By reading the context we can see that Solomon, the writer of Ecclesiastes, is speaking from the point of view of life as it exists now, on earth, “under the sun,” we might say, from the strictly human point of view, from the objective view of an observer. He is not here taking into consideration God’s purpose to bring about a resurrection. He is dealing with man’s situation as described by the apostle Paul, at Romans 8:20: “For the creation was subjected to futility.” Solomon says that “everything is vanity,” that “one eventuality there is to the righteous one and the wicked one.”—Eccl. 1:2; 9:2, 3.
This is the situation in which all mankind finds itself. Rich and poor, great and small, good and bad—all die. The apostle Paul expressed it: “In Adam all are dying.” (1 Cor. 15:22) Certainly righteous persons are basically not any better off than the wicked as regards their life-span. But this does not deny that God views the righteous as different and that he has provided a hope for them that sustains them now and offers life in the future. The apostle’s statement, quoted earlier in part, says: “For the creation was subjected to futility, not by its own will but through him [God] that subjected it, on the basis of hope that the creation itself also will be set free from enslavement to corruption and have the glorious freedom of the children of God.”—Rom. 8:20, 21.

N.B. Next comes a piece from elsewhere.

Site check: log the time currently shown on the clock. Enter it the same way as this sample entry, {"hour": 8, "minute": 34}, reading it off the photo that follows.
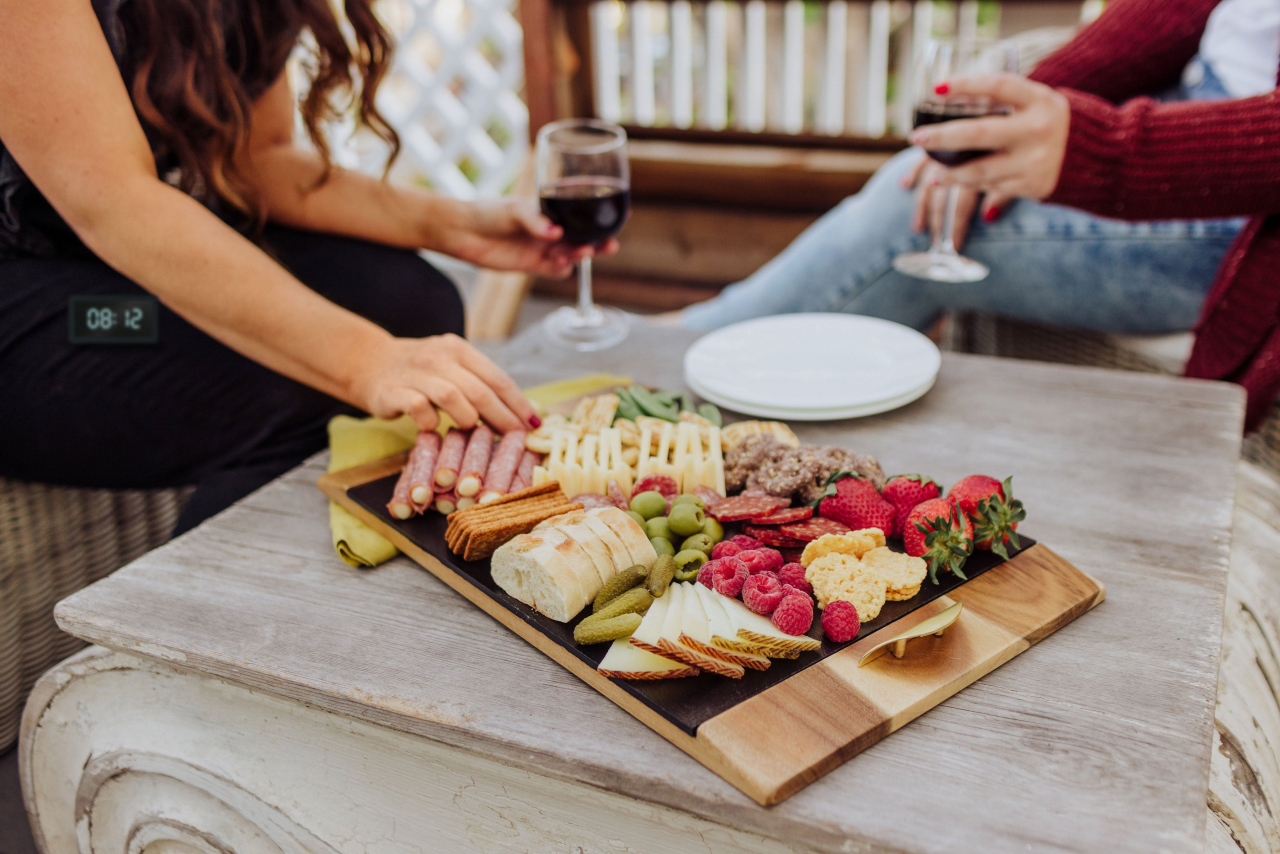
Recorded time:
{"hour": 8, "minute": 12}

Solomon, taking the position of an observer, shows that the “average” person, a person of the world, knows that he will die, just as he sees all other men dying. He is conscious of death. Observation also reveals that when a person is dead he is unconscious of anything about him. Humans can do nothing for him; money means nothing. The world goes on and even his relatives and friends, in the fast-moving stream of everyday living, can no longer include him in their plans and affairs, and so, perforce, must eventually forget him. Not that they do not remember he existed, but that he is no longer a force—he does not figure in their lives. Much of his personality is forgotten, and the next generation does not actually know him at all.
The dead person can no longer express love, hate or jealousy. Regardless of the power, authority or riches he had when alive, this passes into other hands, and he has no say about it. (Eccl. 2:21) In this system of things he has no portion to time indefinite, and would remain completely out of the picture forever, indeed, if it were not for God’s provision of a new order and the resurrection of the dead.

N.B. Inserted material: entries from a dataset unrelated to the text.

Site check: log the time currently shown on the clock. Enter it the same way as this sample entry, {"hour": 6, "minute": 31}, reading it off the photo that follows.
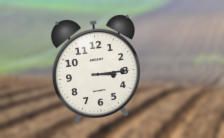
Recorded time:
{"hour": 3, "minute": 15}
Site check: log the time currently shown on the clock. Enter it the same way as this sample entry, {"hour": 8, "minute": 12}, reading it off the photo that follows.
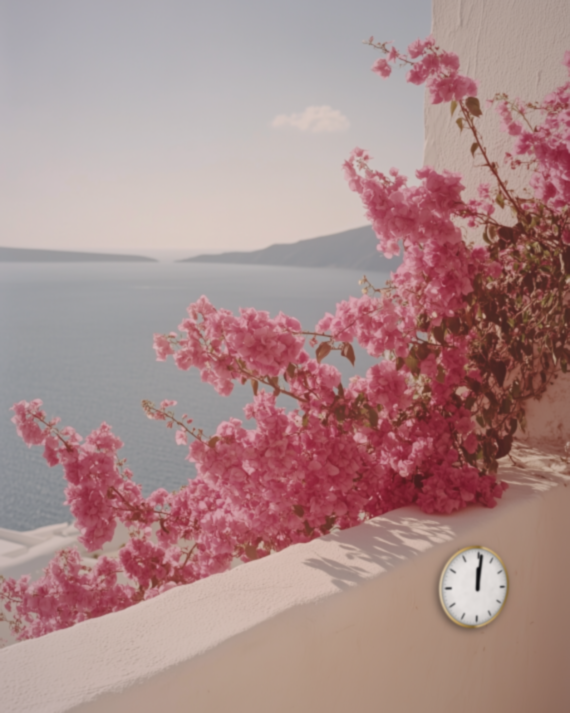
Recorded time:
{"hour": 12, "minute": 1}
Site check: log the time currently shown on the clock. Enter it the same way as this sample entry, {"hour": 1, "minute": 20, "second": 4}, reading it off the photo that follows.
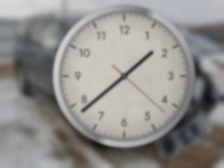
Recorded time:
{"hour": 1, "minute": 38, "second": 22}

So Solomon writes merely to represent the situation viewed as though this present world is all there is. He shows the vanity of life if one is not a worshiper of God. But the apostle Paul said to the Christians at Thessalonica: “Brothers, we do not want you to be ignorant concerning those who are sleeping in death; that you may not sorrow just as the rest also do who have no hope. For if our faith is that Jesus died and rose again, so, too, those who have fallen asleep in death through Jesus God will bring with him.”—1 Thess. 4:13, 14.

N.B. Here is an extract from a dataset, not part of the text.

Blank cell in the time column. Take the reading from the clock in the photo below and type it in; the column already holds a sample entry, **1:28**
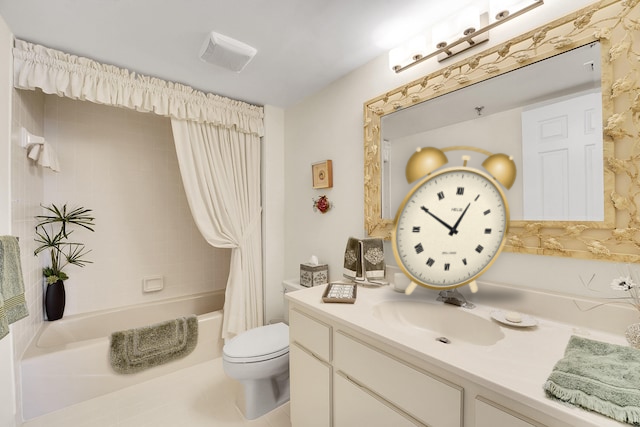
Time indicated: **12:50**
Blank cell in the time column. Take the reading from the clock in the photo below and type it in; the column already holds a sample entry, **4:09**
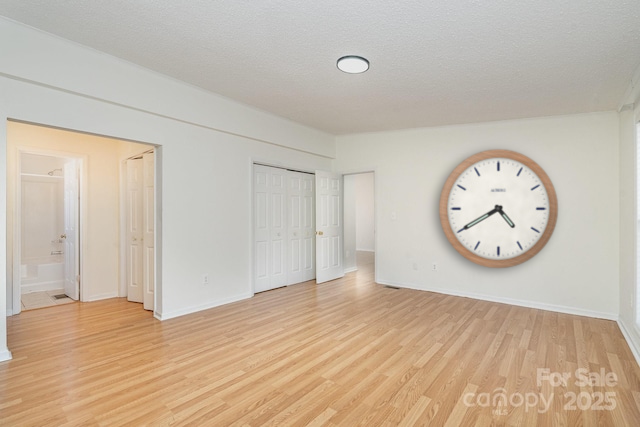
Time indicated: **4:40**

Solomon was “the Congregator” (the meaning of the Hebrew word Qo·heʹleth, the title of Solomon’s book). He was exerting himself to congregate the people to Jehovah’s worship. That is why he painted a picture of the futile situation of this world, and, after surveying its complete vanity and hopelessness, pointed to the right Source of hope, saying: “The conclusion of the matter, everything having been heard, is: Fear the true God and keep his commandments. For this is the whole obligation of man. For the true God himself will bring every sort of work into the judgment in relation to every hidden thing, as to whether it is good or bad.”—Eccl. 12:13, 14.